The central bank targets up to 6 percent economic growth by the end of the year while the government targets 5.8 percent.

On a quarterly basis, the economy grew 6.2 percent year-on-year in the second quarter, the highest since the third quarter of 2008, when the economy grew 6.1 percent. The main drivers of growth in the second quarter remained private consumption and investment, the BPS said.

Citi economist Johanna Chua said second-quarter economic growth outperformed consensus. Chua said private consumption contributed the most to second-quarter growth with 2.9 percentage points while gross fixed capital formation (GFCF) contributed 1.8 percentage points.

Last week, the Investment Coordinating Board (BKPM) announced that investment realization, which makes up a portion of the GFCF, grew 55.8 percent year-on-year in the second quarter.

"As expected the major drag to growth was in government consumption, which contributed a negative 0.8 percentage points to headline growth," Chua said.

Exports grew almost 45 percent in the first half of the year, reaching US$72.52 billion, thanks to a sharp increase in non-oil-and-gas exports, the BPS said.

Bank BCA's David Sumual said that due to the economic performance in the first half, the bank might revise up its estimate on the country's full-year growth from 6.1 percent.

"I think the government's growth target can easily be surpassed," David said.

Standard Chartered chief economist Fauzi Ichsan said the quantitative valuation of the economic expansion might be above expectations, but had yet to fulfill the desired quality of growth.

"High private consumption should be followed with high productivity in the real sector. That way, the unemployment rate could be reduced. Otherwise it's not a quality growth. So I don't think we have achieved that right now, as the unemployment figures are still relatively high," Fauzi said.

With the annual economic growth target of 5.8 percent, the government expects to curb unemployment to 7.6 percent this year.

Such a dip in the rate would mean 2.32 million more people would find jobs this year, with the assumption that economic growth of 1 percent would absorb 400,000 workers.

The rupiah advanced and bonds rose for a 10th day after the economic growth report. The rupiah rose 0.2 percent to 8,935 per dollar as of Thursday 3:50 p.m. in Jakarta, according to Bloomberg.
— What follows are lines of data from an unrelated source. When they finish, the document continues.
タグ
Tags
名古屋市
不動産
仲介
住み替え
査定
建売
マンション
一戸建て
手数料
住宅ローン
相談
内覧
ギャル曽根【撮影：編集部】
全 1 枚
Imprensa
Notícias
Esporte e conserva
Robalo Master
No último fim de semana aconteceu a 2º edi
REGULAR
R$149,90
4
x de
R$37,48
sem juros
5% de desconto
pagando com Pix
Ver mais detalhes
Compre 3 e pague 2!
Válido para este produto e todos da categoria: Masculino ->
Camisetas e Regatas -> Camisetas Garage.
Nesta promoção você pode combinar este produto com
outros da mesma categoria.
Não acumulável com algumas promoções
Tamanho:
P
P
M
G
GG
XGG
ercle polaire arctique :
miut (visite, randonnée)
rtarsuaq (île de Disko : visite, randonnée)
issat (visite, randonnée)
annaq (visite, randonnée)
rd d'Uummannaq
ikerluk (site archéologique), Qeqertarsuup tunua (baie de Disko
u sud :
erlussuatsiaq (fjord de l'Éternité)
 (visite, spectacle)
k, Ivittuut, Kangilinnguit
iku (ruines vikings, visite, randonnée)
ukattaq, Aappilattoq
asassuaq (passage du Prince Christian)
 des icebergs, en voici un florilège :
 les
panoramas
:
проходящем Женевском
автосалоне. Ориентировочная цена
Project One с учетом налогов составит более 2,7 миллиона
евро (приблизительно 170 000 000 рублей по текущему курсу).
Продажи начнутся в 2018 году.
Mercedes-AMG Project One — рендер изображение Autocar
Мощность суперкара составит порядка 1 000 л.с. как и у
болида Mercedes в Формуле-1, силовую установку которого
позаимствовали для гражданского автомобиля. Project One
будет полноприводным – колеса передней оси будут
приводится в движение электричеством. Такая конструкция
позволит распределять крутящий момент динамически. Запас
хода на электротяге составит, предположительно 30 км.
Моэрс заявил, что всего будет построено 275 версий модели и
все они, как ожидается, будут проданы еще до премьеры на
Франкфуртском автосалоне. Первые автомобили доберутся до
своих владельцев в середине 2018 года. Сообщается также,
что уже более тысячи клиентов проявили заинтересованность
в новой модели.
It touched 8,905 on Aug. 3, the strongest level since June 2007. The rupiah is Asia's second-best performing currency outside Japan this year, having risen 5.1 percent.

Foreign funds have bought $1.3 billion more Indonesian equities than they sold this year, according to exchange data.

The Indonesia Stock Exchange composite index rose 2.06 percent, or 62 points, on Thursday, to close at 3,044.94.